INFORMATION GIVEN:
-- Opening Marker --

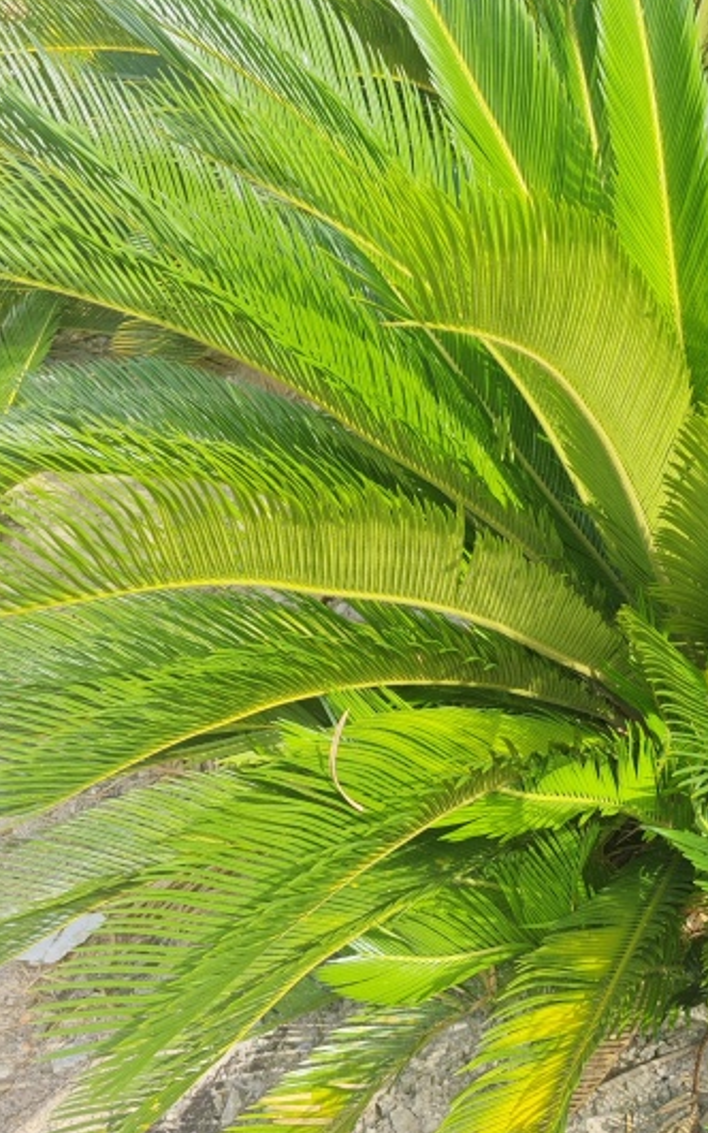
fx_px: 1512
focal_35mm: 49
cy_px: 562
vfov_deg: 41.0
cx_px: 738
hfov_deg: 24.9
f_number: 1.8
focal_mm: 5.43
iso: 50
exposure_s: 1/720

-- Closing Marker --

EXERCISE:
Go through the listing above and write it out again exactly, dropping the pictures.

SOLUTION TO THIS TASK:
fx_px: 1512
focal_35mm: 49
cy_px: 562
vfov_deg: 41.0
cx_px: 738
hfov_deg: 24.9
f_number: 1.8
focal_mm: 5.43
iso: 50
exposure_s: 1/720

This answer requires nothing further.